--- TEXT SEGMENT ---
Description The present invention relates to compacted, compressed or pressed plant growth substrates and to methods for obtaining the present compacted plant growth substrates.

Presently, compacted, compressed or pressed plant growth substrates blocks capable of providing a growth substrate for one or more plants are made of pressed blocks of peat and especially black peat.

Peat, or turf, is an accumulation of partially decayed vegetation or organic matter that is unique to natural areas called peatlands or mires. Peatlands, also known as mires are the most important source of peat. Peat can be harvested as a source of fuel or can be used in agriculture and horticulture as a plant growth substrate especially in the form pressed blocks being the standard growth substrate for a range of vegetable seedling.
---
* [WHAT THIS TASK INVOLVES]
According to the passage on plant growth substrates, what material are compacted plant growth substrate blocks currently made from?
--- GIVEN RECORDS ---
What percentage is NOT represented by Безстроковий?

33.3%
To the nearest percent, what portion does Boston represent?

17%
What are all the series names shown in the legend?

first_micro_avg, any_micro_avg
---
--- GIVEN RECORDS ---
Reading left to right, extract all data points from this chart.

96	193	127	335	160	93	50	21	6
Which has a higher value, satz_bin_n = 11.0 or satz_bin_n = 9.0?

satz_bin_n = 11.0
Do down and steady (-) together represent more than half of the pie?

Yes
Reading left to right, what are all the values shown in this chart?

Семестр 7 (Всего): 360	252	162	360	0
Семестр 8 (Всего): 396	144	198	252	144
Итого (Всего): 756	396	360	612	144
---
* [ANSWER SPACE]
Pressed blocks of peat, especially black peat.